Alexandra Palmer opened her class at the University of Toronto with a challenge for students: try not to buy any new clothing this term.
As part of Palmer’s fourth-year course focused on textiles and fashions amid climate change, students are asked to examine global trends in fashion such as escalating clothing production and consumption, and the industry’s growing environmental impact.
“I also won’t buy any new clothes,” says Palmer, a curator, author and lecturer in the department of art history in the Faculty of Arts & Science. “We’re in it together.”
The point, she says, is to shift thinking about sustainability and highlight that choices about textiles and fashion can play an important role. “It’s a place where everyone can participate – once we understand the system,” she says.
Students also learn how to unravel greenwashing and make informed decisions about marketing claims related to climate change.
“The purpose of this course is to show students what’s going on and make them feel that they have agency so that they can respond in whatever way they choose.”

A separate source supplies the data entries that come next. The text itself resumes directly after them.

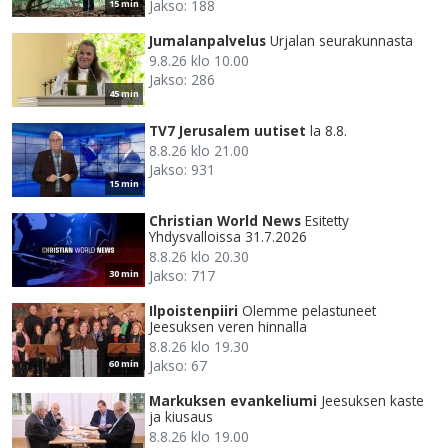
Jakso: 188
15 min
Jumalanpalvelus
Urjalan seurakunnasta
9.8.26 klo 10.00
Jakso: 286
45 min
TV7 Jerusalem uutiset
la 8.8.
8.8.26 klo 21.00
Jakso: 931
15 min
Christian World News
Esitetty
Yhdysvalloissa 31.7.2026
8.8.26 klo 20.30
Jakso: 717
30 min
Ilpoistenpiiri
Olemme pelastuneet
Jeesuksen veren hinnalla
8.8.26 klo 19.30
Jakso: 67
60 min
Markuksen evankeliumi
Jeesuksen kaste
ja kiusaus
8.8.26 klo 19.00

As much as 92 million tonnes of garments end up in landfills each year, according to some estimates, and the trend towards fast fashion over the last 30 years is a major culprit. The business model focuses on rapidly producing high volumes of clothing using low-quality materials and low-wage labour to sell at more affordable prices.
In addition, there are now concerns about the impact of ultra-fast fashion, which relies on a demand-driven supply chain model in which production cycles are measured in mere days.
Compounding these issues is the fact that some fabrics – particularly polyester, which is made from non‑renewable fossil fuels – never break down in landfills. Creating garments also requires enormous amounts of water for growing fibres and dyeing, as well as other resources for packaging and shipping. Meanwhile, mountains of discarded clothing continue to grow in places like Chile and Ghana, creating massive “clothing graveyards.”
The U of T class explores alternatives to capitalism’s focus on endless growth and instead considers ideas like sufficiency and “enough.” Students discuss topics such as regulations, ethics, equity, laws and tariffs. One example is Extended Producer Responsibility, where companies pay upfront for the end‑of‑life of their products, creating a real financial cost for overproduction.
Lily Kumar, a fourth-year art history specialist with a minor in South Asian studies, says she’s a fan of the course’s personal assignments, which include explaining the reasoning behind students’ own clothing purchases and discussing plans for eventually discarding those items.
“Rather than talking about specific readings, a lot of what we discuss are our own experiences, habits and thoughts about fashion and textiles in our own life,” says Kumar, a member of New College, adding that she managed to complete Palmer’s challenge by not purchasing any new clothes for the duration of the course.
“It’s not that I wasn’t aware of the environmental issues around fashion and textiles. But it’s the kind of thing that’s easy to push out of your mind.”
So what can we all do about the problem going forward?
“Everyone can engage in this on some level,” says Palmer. “You can shop less. You can recycle, reuse, repair. You can have a clothing swap locally. You can decide you’re not going to buy from certain retailers.
“The thing is to just really think about what you have and ask yourself what you truly need.”